Task to complete:
Pick up the passage on the desensitizing gum printing test after its final sentence and extend it.

Selected text:
These three Samples A, B and C were stored in a thermo-hygrostat at a temperature of 45 C. and a humidity of 85% for 3 days and then they were set on a printing press, Heidelberg KOR-D PRINTING PRESS, to carry out printing operation in accordance with usual manner. The number of unacceptable printed matters which are compelled to be produced until distinct printed matters were obtained was not less than 100 with respect to Sample A, 10 with respect to Sample B and 8 with respect to Sample C. In the course of printing operation, Samples A and B were hardly contaminated while Sample C was very easily contaminated. Sample B on which the desensitizing gum of the present invention was coated was excellent in both the ink receptivity of the image areas and the desensitizing ability of the non-image areas.

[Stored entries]
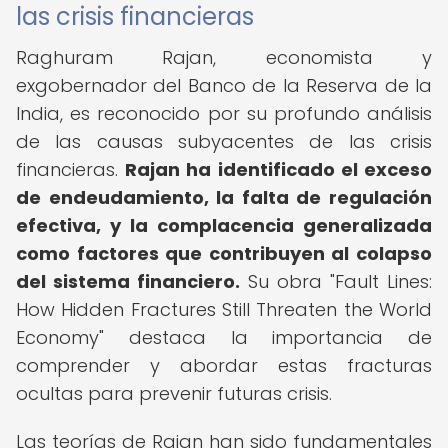
las crisis financieras
Raghuram Rajan, economista y
exgobernador del Banco de la Reserva de la
India, es reconocido por su profundo análisis
de las causas subyacentes de las crisis
financieras.
Rajan ha identificado el exceso
de endeudamiento, la falta de regulación
efectiva, y la complacencia generalizada
como factores que contribuyen al colapso
del sistema financiero.
Su obra "Fault Lines:
How Hidden Fractures Still Threaten the World
Economy" destaca la importancia de
comprender y abordar estas fracturas
ocultas para prevenir futuras crisis.
Las teorías de Rajan han sido fundamentales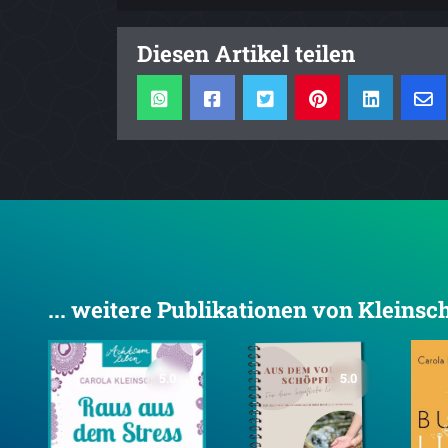
Diesen Artikel teilen
... weitere Publikationen von Kleinsc
5.0
5.0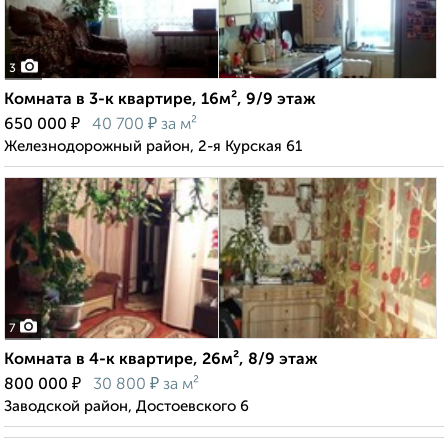
3
Комната в 3-к квартире, 16м², 9/9 этаж
₽
₽
650 000
40 700
за м²
Железнодорожный район, 2-я Курская 61
7
Комната в 4-к квартире, 26м², 8/9 этаж
₽
₽
800 000
30 800
за м²
Заводской район, Достоевского 6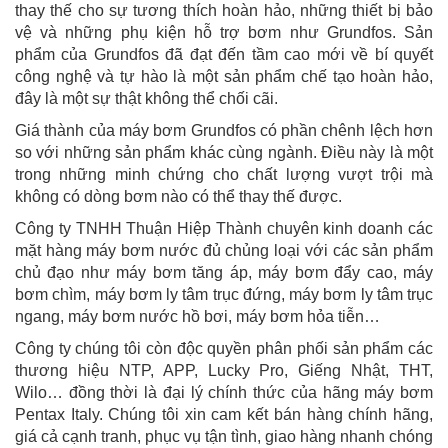
thay thế cho sự tương thích hoàn hảo, những thiết bị bảo
vệ và những phụ kiện hỗ trợ bơm như Grundfos. Sản
phẩm của Grundfos đã đạt đến tầm cao mới về bí quyết
công nghệ và tự hào là một sản phẩm chế tạo hoàn hảo,
đây là một sự thật không thể chối cãi.
Giá thành của máy bơm Grundfos có phần chênh lệch hơn
so với những sản phẩm khác cùng ngành. Điều này là một
trong những minh chứng cho chất lượng vượt trội mà
không có dòng bơm nào có thể thay thế được.
Công ty TNHH Thuận Hiệp Thành chuyên kinh doanh các
mặt hàng máy bơm nước đủ chủng loại với các sản phẩm
chủ đạo như máy bơm tăng áp, máy bơm đẩy cao, máy
bơm chìm, máy bơm ly tâm trục đứng, máy bơm ly tâm trục
ngang, máy bơm nước hồ bơi, máy bơm hỏa tiễn…
Công ty chúng tôi còn độc quyền phân phối sản phẩm các
thương hiệu NTP, APP, Lucky Pro, Giếng Nhật, THT,
Wilo… đồng thời là đại lý chính thức của hãng máy bơm
Pentax Italy. Chúng tôi xin cam kết bán hàng chính hãng,
giá cả cạnh tranh, phục vụ tận tình, giao hàng nhanh chóng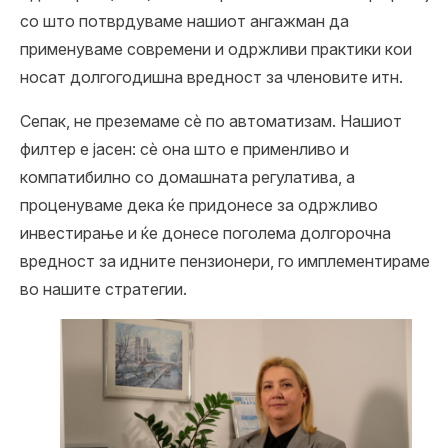
со што потврдуваме нашиот ангажман да
применуваме современи и одржливи практики кои
носат долгогодишна вредност за членовите итн.
Сепак, не преземаме сè по автоматизам. Нашиот
филтер е јасен: сè она што е применливо и
компатибилно со домашната регулатива, а
проценуваме дека ќе придонесе за одржливо
инвестирање и ќе донесе поголема долгорочна
вредност за идните пензионери, го имплементираме
во нашите стратегии.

Task response:
EXAMPLE 2 (i) The instant desensitizing Gum

There were dissolved, in 756.2 parts by weight of pure water, 100 parts by weight of succinic acid monoester of water-soluble starch derived from waxy corn, having a low viscosity (degree of substitution=0.01; viscosity at 20 C. (concn.=20% by weight)=50 cps), 80 parts by weight of hexenyl succinic acid ester of water-soluble starch derived from waxy corn (degree of substitution=0.012; viscosity at 20 C. (concn.=20% by weight)=100 cps ), 50 parts by weight of enzyme decomposed dextrin (manufactured and sold by NICHIDEN CHEMICAL COMPANY under the trade name of AMICOL 1B), 0.8 parts by weight of an anionic surfactant, dialkyl sulfosuccinate (manufactured and sold by Kao Corporation under the trade name of PELEX OTR), 2.0 parts by weight of polyoxyethylene nonyl phenol ether (manufactured and sold by Kao Corporation under the trade name of EMULGEN #920) 0.5 parts by weight of phenol, 0.5 parts by weight of sodium dehydroacetate, 6 parts by w eight of sodium hexametaphosphate and 4 parts by weight of phosphoric acid (85%) in order to obtain a desensitizing gum according to the present invention.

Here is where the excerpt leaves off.